Dataset entries:
■ ■ ■ ■

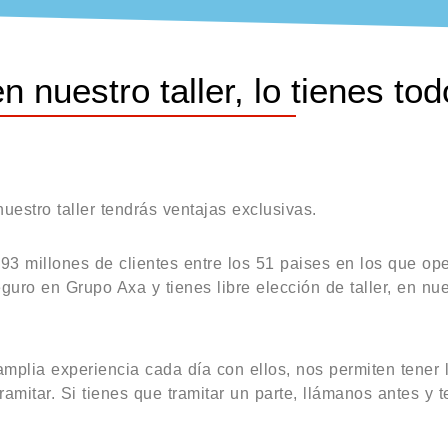
 nuestro taller, lo tienes tod
uestro taller tendrás ventajas exclusivas.
 millones de clientes entre los 51 paises en los que op
eguro en Grupo Axa y tienes libre elección de taller, en nue
mplia experiencia cada día con ellos, nos permiten tener
ramitar. Si tienes que tramitar un parte, llámanos antes y 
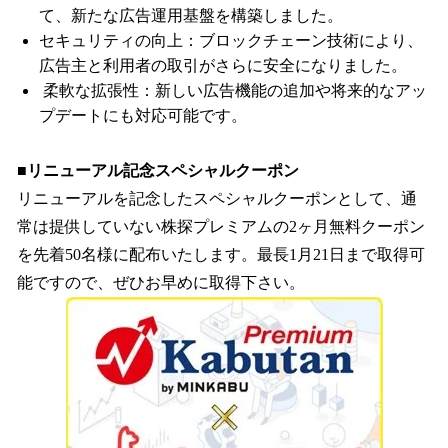
て、新たな広告運用基盤を構築しました。
セキュリティの向上：ブロックチェーン技術により、
広告主と利用者の取引がさらに安全になりました。
柔軟な拡張性：新しい広告機能の追加や将来的なアッ
プデートにも対応可能です。
■リニューアル記念スペシャルクーポン
リニューアルを記念したスペシャルクーポンとして、通
常は提供していない株探プレミアムの2ヶ月無料クーポン
を先着50名様に配布いたします。最長1月21日まで取得可
能ですので、ぜひお早めに取得下さい。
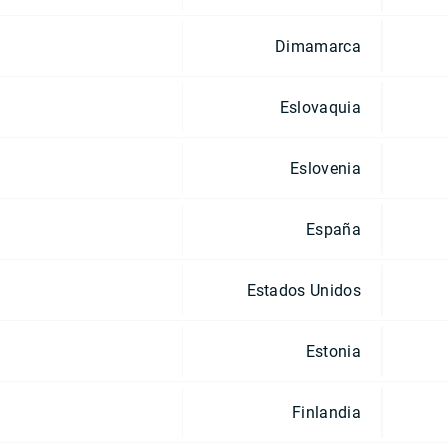
Dimamarca
Eslovaquia
Eslovenia
España
Estados Unidos
Estonia
Finlandia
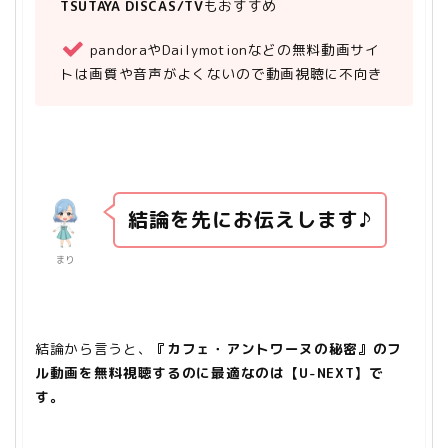
TSUTAYA DISCAS/TV
もおすすめ
pandoraやDailymotionなどの無料動画サイ
トは画質や音声がよくないので動画視聴に不向き
結論を先にお伝えします♪
まり
結論から言うと、
『カフェ・アントワーヌの秘密』のフ
ル動画を無料視聴するのに最適なのは【U-NEXT】で
す。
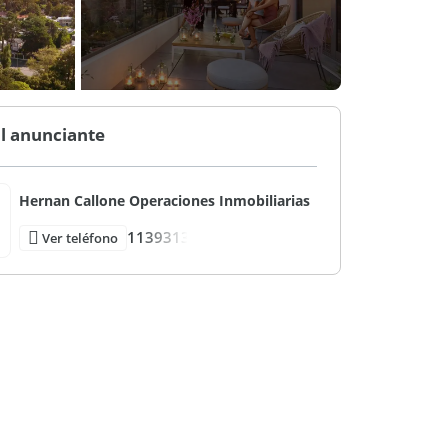
l anunciante
Hernan Callone Operaciones Inmobiliarias
1139313
Ver teléfono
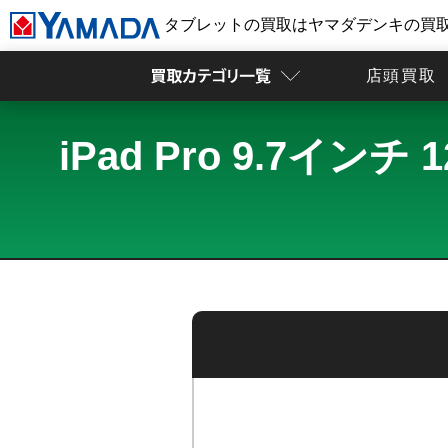
タブレットの買取はヤマダデンキの買
店頭買取
iPad Pro 9.7イン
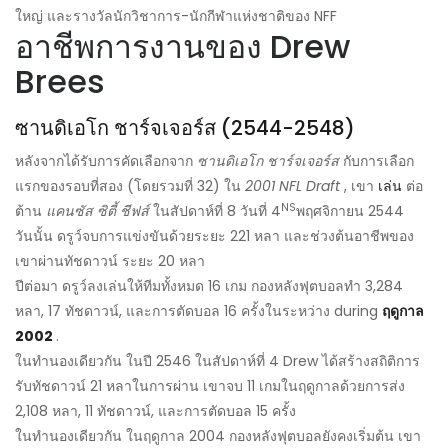
ใหญ่ และรางวัลนักวิชาการ-นักกีฬาแห่งชาติของ NFF
อาชีพการงานของ Drew
Brees
ซานดิเอโก ชาร์จเจอร์ส (2544-2548)
หลังจากได้รับการคัดเลือกจาก
ซานดิเอโก ชาร์จเจอร์ส
กับการเลือก
แรกของรอบที่สอง (โดยรวมที่ 32) ใน
2001 NFL Draft
, เขา
เล่น
ต่อ
NS
ต้าน
แคนซัส ซิตี้ ชีฟส์
ในสัปดาห์ที่ 8 วันที่ 4
พฤศจิกายน 2544
วันนั้น ดรูว์จบการแข่งขันด้วยระยะ 221 หลา และช่วงต้นอาชีพของ
เขาผ่านทัชดาวน์ ระยะ 20 หลา
ปีต่อมา ดรูว์ลงเล่นให้ทีมทั้งหมด 16 เกม กองหลังฟุตบอลทำ 3,284
หลา, 17 ทัชดาวน์, และการตัดบอล 16 ครั้งในระหว่าง during
ฤดูกาล
2002
.
ในทำนองเดียวกัน ในปี 2546 ในสัปดาห์ที่ 4 Drew ได้สร้างสถิติการ
รับทัชดาวน์ 21 หลาในการผ่าน เขาจบ 11 เกมในฤดูกาลด้วยการส่ง
2,108 หลา, 11 ทัชดาวน์, และการตัดบอล 15 ครั้ง
ในทำนองเดียวกัน ในฤดูกาล 2004 กองหลังฟุตบอลยังคงเริ่มต้น เขา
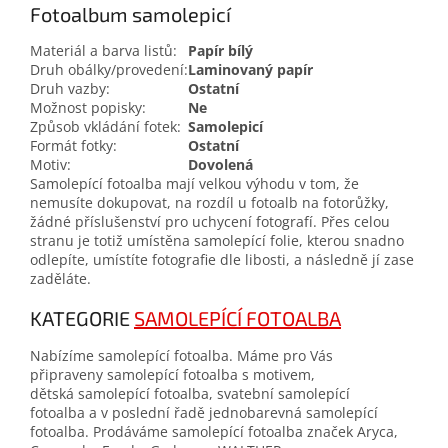
Fotoalbum samolepicí
Materiál a barva listů:
Papír bílý
Druh obálky/provedení:
Laminovaný papír
Druh vazby:
Ostatní
Možnost popisky:
Ne
Způsob vkládání fotek:
Samolepicí
Formát fotky:
Ostatní
Motiv:
Dovolená
Samolepící fotoalba mají velkou výhodu v tom, že
nemusíte dokupovat, na rozdíl u fotoalb na fotorůžky,
žádné příslušenství pro uchycení fotografí. Přes celou
stranu je totiž umístěna samolepící folie, kterou snadno
odlepíte, umístíte fotografie dle libosti, a následně jí zase
zaděláte.
KATEGORIE
SAMOLEPÍCÍ FOTOALBA
Nabízíme samolepící fotoalba. Máme pro Vás
připraveny samolepící fotoalba s motivem,
dětská samolepící fotoalba, svatební samolepící
fotoalba a v poslední řadě jednobarevná samolepící
fotoalba. Prodáváme samolepící fotoalba značek Aryca,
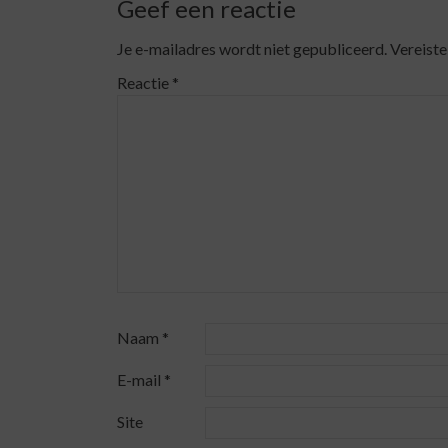
Geef een reactie
Je e-mailadres wordt niet gepubliceerd.
Vereiste
Reactie
*
Naam
*
E-mail
*
Site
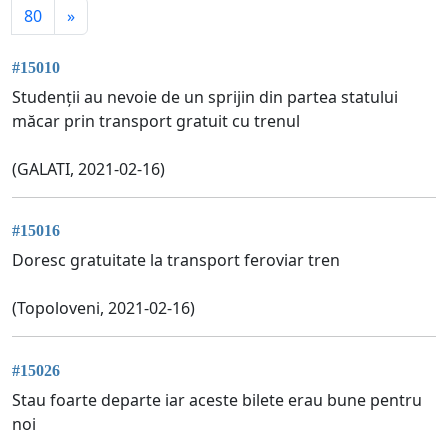
80
»
#15010
Studenții au nevoie de un sprijin din partea statului
măcar prin transport gratuit cu trenul
(GALATI, 2021-02-16)
#15016
Doresc gratuitate la transport feroviar tren
(Topoloveni, 2021-02-16)
#15026
Stau foarte departe iar aceste bilete erau bune pentru
noi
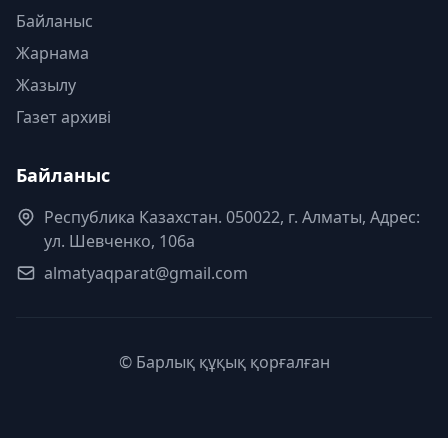
Байланыс
Жарнама
Жазылу
Газет архиві
Байланыс
Республика Казахстан. 050022, г. Алматы, Адрес:
ул. Шевченко, 106а
almatyaqparat@gmail.com
© Барлық құқық қорғалған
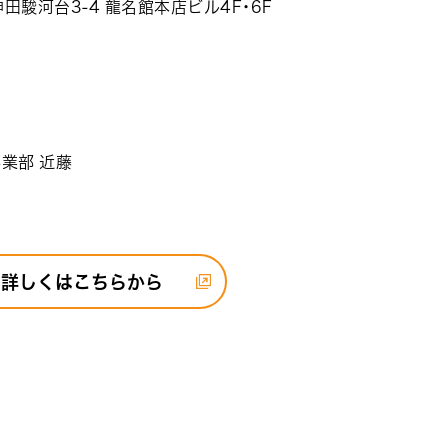
田駿河台3-4 龍名館本店ビル4F・6F
事業部 近藤
詳しくはこちらから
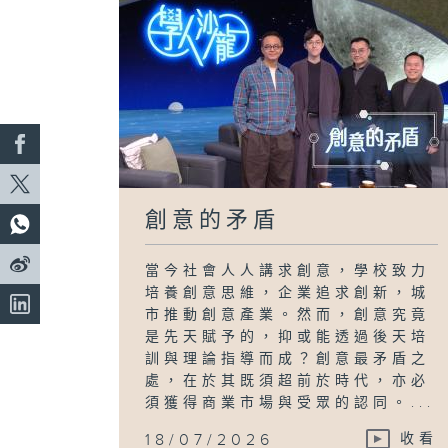
創意的矛盾
當今社會人人講求創意，學校致力
培養創意思維，企業追求創新，城
市推動創意產業。然而，創意究竟
是先天賦予的，抑或能透過後天培
訓與理論指導而成？創意最矛盾之
處，在於其既須超前於時代，亦必
須獲得商業市場與受眾的認同。...
18/07/2026
收看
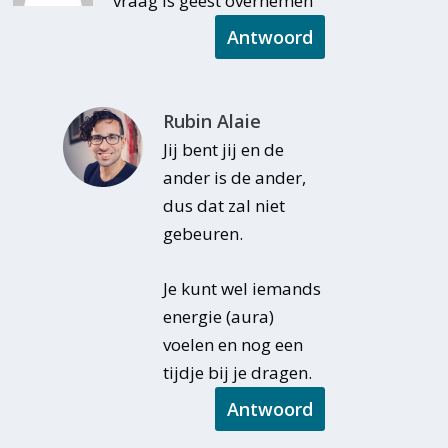
vraag is geest overnemen
Antwoord
Rubin Alaie
Jij bent jij en de
ander is de ander,
dus dat zal niet
gebeuren.
Je kunt wel iemands
energie (aura)
voelen en nog een
tijdje bij je dragen.
Antwoord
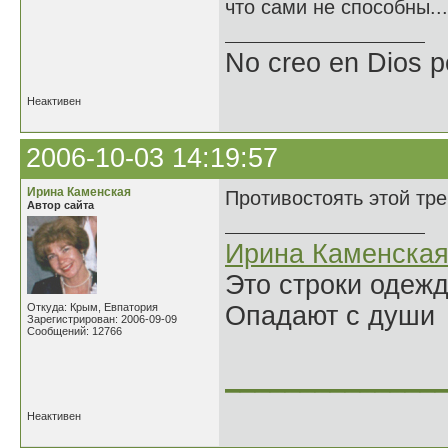
что сами не способны...
No creo en Dios p
Неактивен
2006-10-03 14:19:57
Ирина Каменская
Противостоять этой тр
Автор сайта
Ирина Каменска
Это строки одеж
Откуда: Крым, Евпатория
Опадают с души
Зарегистрирован: 2006-09-09
Сообщений: 12766
______________
Неактивен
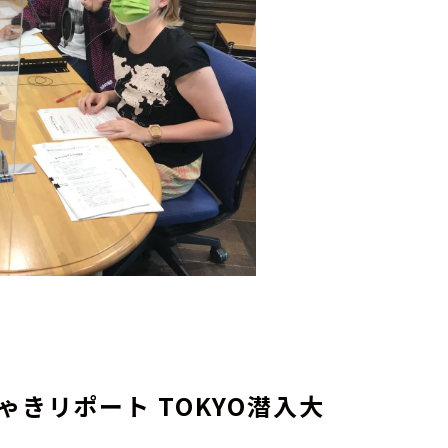
ゃきリポート TOKYO潜入大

■ ■ ■ ■

What to produce: Could you repeat every line of text from the data above word for word, leaving the pictures out of your answer?

Expected answer:
 nuestro taller, lo tienes tod
uestro taller tendrás ventajas exclusivas.
 millones de clientes entre los 51 paises en los que op
eguro en Grupo Axa y tienes libre elección de taller, en nue
mplia experiencia cada día con ellos, nos permiten tener
ramitar. Si tienes que tramitar un parte, llámanos antes y 
て、新たな広告運用基盤を構築しました。
セキュリティの向上：ブロックチェーン技術により、
広告主と利用者の取引がさらに安全になりました。
柔軟な拡張性：新しい広告機能の追加や将来的なアッ
プデートにも対応可能です。
■リニューアル記念スペシャルクーポン
リニューアルを記念したスペシャルクーポンとして、通
常は提供していない株探プレミアムの2ヶ月無料クーポン
を先着50名様に配布いたします。最長1月21日まで取得可
能ですので、ぜひお早めに取得下さい。
Dimamarca
Eslovaquia
Eslovenia
España
Estados Unidos
Estonia
Finlandia
TSUTAYA DISCAS/TV
もおすすめ
pandoraやDailymotionなどの無料動画サイ
トは画質や音声がよくないので動画視聴に不向き
結論を先にお伝えします♪
まり
結論から言うと、
『カフェ・アントワーヌの秘密』のフ
ル動画を無料視聴するのに最適なのは【U-NEXT】で
す。
l anunciante
Hernan Callone Operaciones Inmobiliarias
1139313
Ver teléfono
タブレットの買取はヤマダデンキの買
店頭買取
iPad Pro 9.7イン
ใหญ่ และรางวัลนักวิชาการ-นักกีฬาแห่งชาติของ NFF
อาชีพการงานของ Drew
Brees
ซานดิเอโก ชาร์จเจอร์ส (2544-2548)
หลังจากได้รับการคัดเลือกจาก
ซานดิเอโก ชาร์จเจอร์ส
กับการเลือก
แรกของรอบที่สอง (โดยรวมที่ 32) ใน
2001 NFL Draft
, เขา
เล่น
ต่อ
NS
ต้าน
แคนซัส ซิตี้ ชีฟส์
ในสัปดาห์ที่ 8 วันที่ 4
พฤศจิกายน 2544
วันนั้น ดรูว์จบการแข่งขันด้วยระยะ 221 หลา และช่วงต้นอาชีพของ
เขาผ่านทัชดาวน์ ระยะ 20 หลา
ปีต่อมา ดรูว์ลงเล่นให้ทีมทั้งหมด 16 เกม กองหลังฟุตบอลทำ 3,284
หลา, 17 ทัชดาวน์, และการตัดบอล 16 ครั้งในระหว่าง during
ฤดูกาล
2002
.
ในทำนองเดียวกัน ในปี 2546 ในสัปดาห์ที่ 4 Drew ได้สร้างสถิติการ
รับทัชดาวน์ 21 หลาในการผ่าน เขาจบ 11 เกมในฤดูกาลด้วยการส่ง
2,108 หลา, 11 ทัชดาวน์, และการตัดบอล 15 ครั้ง
ในทำนองเดียวกัน ในฤดูกาล 2004 กองหลังฟุตบอลยังคงเริ่มต้น เขา
Fotoalbum samolepicí
Materiál a barva listů:
Papír bílý
Druh obálky/provedení:
Laminovaný papír
Druh vazby:
Ostatní
Možnost popisky:
Ne
Způsob vkládání fotek:
Samolepicí
Formát fotky:
Ostatní
Motiv:
Dovolená
Samolepící fotoalba mají velkou výhodu v tom, že
nemusíte dokupovat, na rozdíl u fotoalb na fotorůžky,
žádné příslušenství pro uchycení fotografí. Přes celou
stranu je totiž umístěna samolepící folie, kterou snadno
odlepíte, umístíte fotografie dle libosti, a následně jí zase
zaděláte.
KATEGORIE
SAMOLEPÍCÍ FOTOALBA
Nabízíme samolepící fotoalba. Máme pro Vás
připraveny samolepící fotoalba s motivem,
dětská samolepící fotoalba, svatební samolepící
fotoalba a v poslední řadě jednobarevná samolepící
fotoalba. Prodáváme samolepící fotoalba značek Aryca,
Geef een reactie
Je e-mailadres wordt niet gepubliceerd.
Vereiste
Reactie
*
Naam
*
E-mail
*
Site
80
»
#15010
Studenții au nevoie de un sprijin din partea statului
măcar prin transport gratuit cu trenul
(GALATI, 2021-02-16)
#15016
Doresc gratuitate la transport feroviar tren
(Topoloveni, 2021-02-16)
#15026
Stau foarte departe iar aceste bilete erau bune pentru
noi
Байланыс
Жарнама
Жазылу
Газет архиві
Байланыс
Республика Казахстан. 050022, г. Алматы, Адрес:
ул. Шевченко, 106а
almatyaqparat@gmail.com
© Барлық құқық қорғалған
田駿河台3-4 龍名館本店ビル4F・6F
事業部 近藤
詳しくはこちらから
創意的矛盾
當今社會人人講求創意，學校致力
培養創意思維，企業追求創新，城
市推動創意產業。然而，創意究竟
是先天賦予的，抑或能透過後天培
訓與理論指導而成？創意最矛盾之
處，在於其既須超前於時代，亦必
須獲得商業市場與受眾的認同。...
18/07/2026
收看
vraag is geest overnemen
Antwoord
Rubin Alaie
Jij bent jij en de
ander is de ander,
dus dat zal niet
gebeuren.
Je kunt wel iemands
energie (aura)
voelen en nog een
tijdje bij je dragen.
Antwoord
что сами не способны...
No creo en Dios p
Неактивен
2006-10-03 14:19:57
Ирина Каменская
Противостоять этой тр
Автор сайта
Ирина Каменска
Это строки одеж
Откуда: Крым, Евпатория
Опадают с души
Зарегистрирован: 2006-09-09
Сообщений: 12766
______________
Неактивен
ゃきリポート TOKYO潜入大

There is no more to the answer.